The French Council of the Muslim Faith (CFCM) appealed to Chirac in an open letter this week not to proceed with a law it said would victimize the country’s five million Muslims. But not only does Chirac look ready to ignore that appeal, there were signs he will reject the reported call to create new holidays to respect holy days of Islam and other minority faiths after the idea was rubbished by top members of his UMP party.

Race relations are in the spotlight in France where young Muslims of North African origin have been blamed for a rise in anti-Semitic violence in poor suburbs. Analysts link the phenomenon to anger over Israel’s treatment of Palestinians.

Chirac’s poll ratings shot to record highs as the French applauded his opposition to the Iraq war. In recent weeks they have fallen back amid criticism of his economic reform course and failure to curb unemployment of about 10 percent and rising.

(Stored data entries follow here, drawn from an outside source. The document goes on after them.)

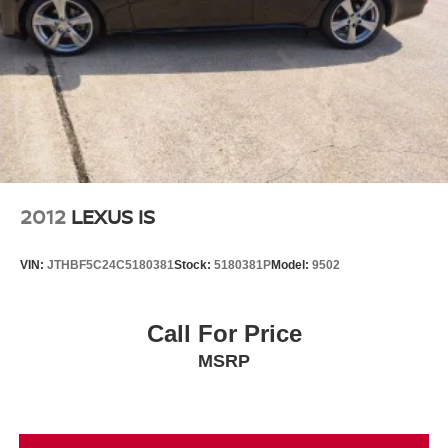
2012
LEXUS IS
VIN:
JTHBF5C24C5180381
Stock:
5180381P
Model:
9502
Call For Price
MSRP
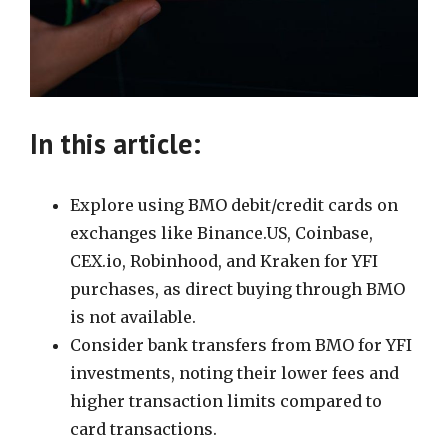
In this article:
Explore using BMO debit/credit cards on
exchanges like Binance.US, Coinbase,
CEX.io, Robinhood, and Kraken for YFI
purchases, as direct buying through BMO
is not available.
Consider bank transfers from BMO for YFI
investments, noting their lower fees and
higher transaction limits compared to
card transactions.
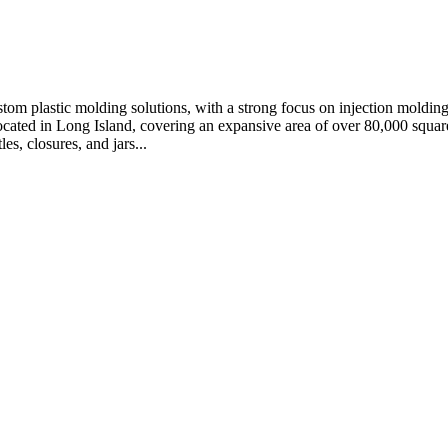
stom plastic molding solutions, with a strong focus on injection moldin
ocated in Long Island, covering an expansive area of over 80,000 square
s, closures, and jars...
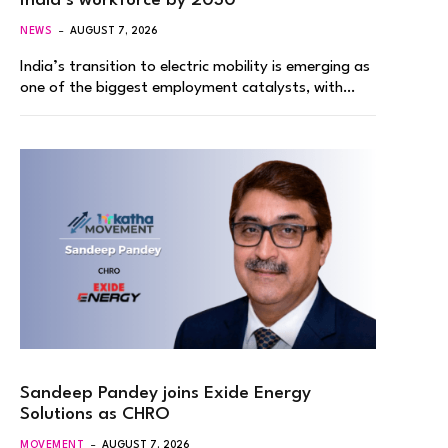
India’s workforce by 2030
NEWS
AUGUST 7, 2026
India’s transition to electric mobility is emerging as
one of the biggest employment catalysts, with…
Sandeep Pandey joins Exide Energy
Solutions as CHRO
MOVEMENT
AUGUST 7, 2026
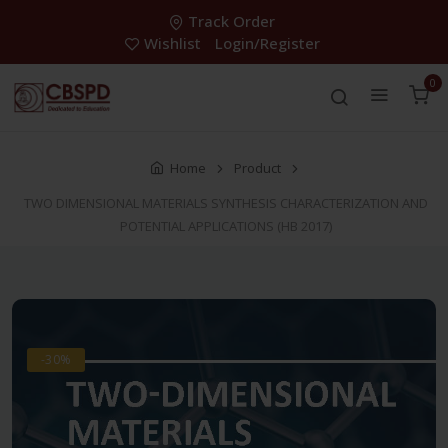
Track Order
Wishlist
Login/Register
0
Home
Product
TWO DIMENSIONAL MATERIALS SYNTHESIS CHARACTERIZATION AND
POTENTIAL APPLICATIONS (HB 2017)
-30%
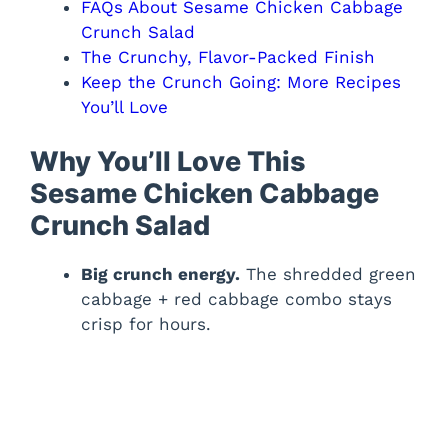
FAQs About Sesame Chicken Cabbage
Crunch Salad
The Crunchy, Flavor-Packed Finish
Keep the Crunch Going: More Recipes
You’ll Love
Why You’ll Love This
Sesame Chicken Cabbage
Crunch Salad
Big crunch energy.
The shredded green
cabbage + red cabbage combo stays
crisp for hours.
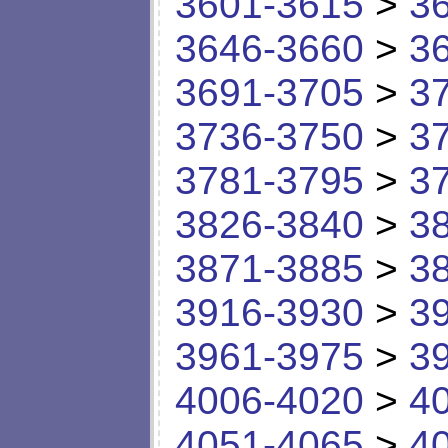
3601-3615
>
3
3646-3660
>
3
3691-3705
>
3
3736-3750
>
3
3781-3795
>
3
3826-3840
>
3
3871-3885
>
3
3916-3930
>
3
3961-3975
>
3
4006-4020
>
4
4051-4065
>
4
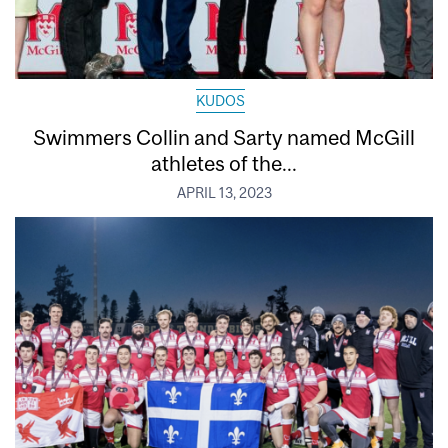
KUDOS
Swimmers Collin and Sarty named McGill
athletes of the...
APRIL 13, 2023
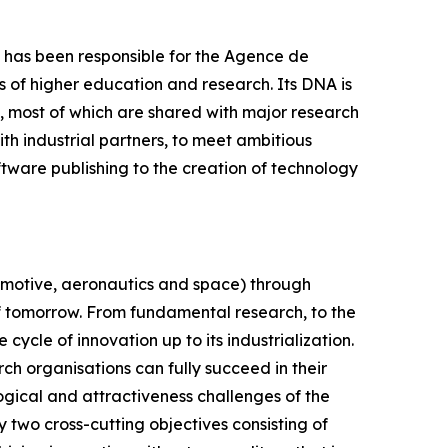
24 has been responsible for the Agence de
of higher education and research. Its DNA is
s, most of which are shared with major research
ith industrial partners, to meet ambitious
ftware publishing to the creation of technology
tomotive, aeronautics and space) through
 of tomorrow. From fundamental research, to the
cycle of innovation up to its industrialization.
arch organisations can fully succeed in their
logical and attractiveness challenges of the
y two cross-cutting objectives consisting of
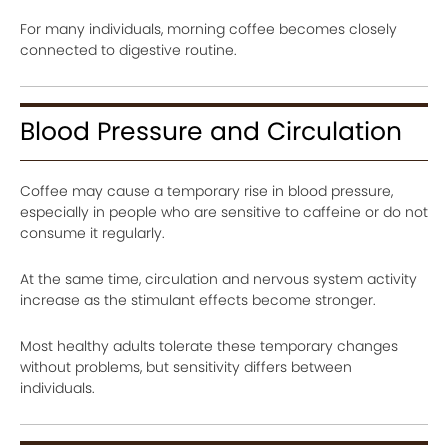
For many individuals, morning coffee becomes closely
connected to digestive routine.
Blood Pressure and Circulation
Coffee may cause a temporary rise in blood pressure,
especially in people who are sensitive to caffeine or do not
consume it regularly.
At the same time, circulation and nervous system activity
increase as the stimulant effects become stronger.
Most healthy adults tolerate these temporary changes
without problems, but sensitivity differs between
individuals.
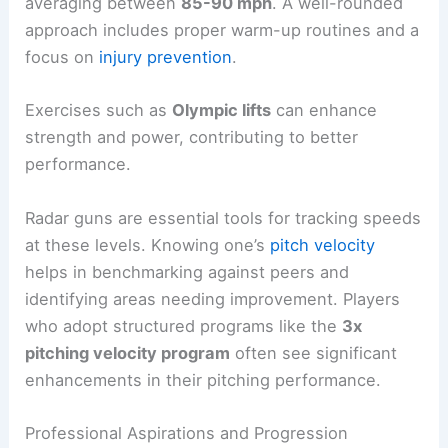
averaging between
85-90 mph
. A well-rounded
approach includes proper warm-up routines and a
focus on
injury prevention
.
Exercises such as
Olympic lifts
can enhance
strength and power, contributing to better
performance.
Radar guns are essential tools for tracking speeds
at these levels. Knowing one’s
pitch velocity
helps in benchmarking against peers and
identifying areas needing improvement. Players
who adopt structured programs like the
3x
pitching velocity program
often see significant
enhancements in their pitching performance.
Professional Aspirations and Progression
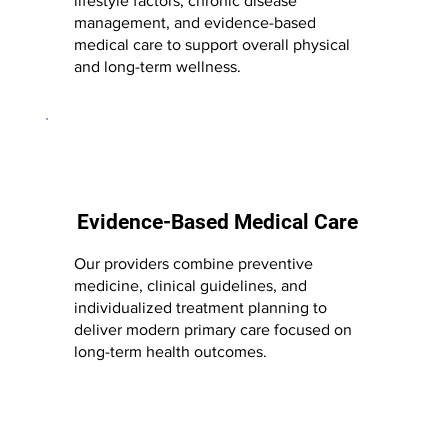
lifestyle factors, chronic disease
management, and evidence-based
medical care to support overall physical
and long-term wellness.
Evidence-Based Medical Care
Our providers combine preventive
medicine, clinical guidelines, and
individualized treatment planning to
deliver modern primary care focused on
long-term health outcomes.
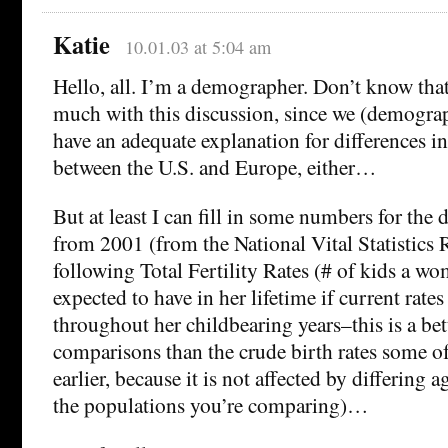
Katie
10.01.03 at 5:04 am
Hello, all. I’m a demographer. Don’t know that i
much with this discussion, since we (demograp
have an adequate explanation for differences in 
between the U.S. and Europe, either…
But at least I can fill in some numbers for the 
from 2001 (from the National Vital Statistics 
following Total Fertility Rates (# of kids a 
expected to have in her lifetime if current rates
throughout her childbearing years–this is a bet
comparisons than the crude birth rates some o
earlier, because it is not affected by differing a
the populations you’re comparing)…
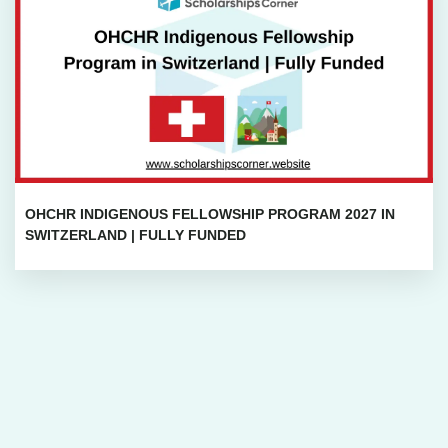
OHCHR INDIGENOUS FELLOWSHIP PROGRAM 2027 IN
SWITZERLAND | FULLY FUNDED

A survey by pollster Louis Harris this week put his support at 45 percent, down two points on last month. Raffarin, who is in charge of the day-to-day running of government, saw his score mired at 33 percent, the lowest since his appointment.

March’s regional elections are seen as the main mid-term test of Chirac’s second presidency and his government’s ability to see through painful reforms of the welfare system, knock public finances back into order and pursue major privatizations.

With the French left licking its wounds after its crushing defeat in the 2002 elections, pollsters say the main threat to Chirac will again come from National Front leader Jean-Marie Le Pen, surprise runner-up in last year’s presidential contest.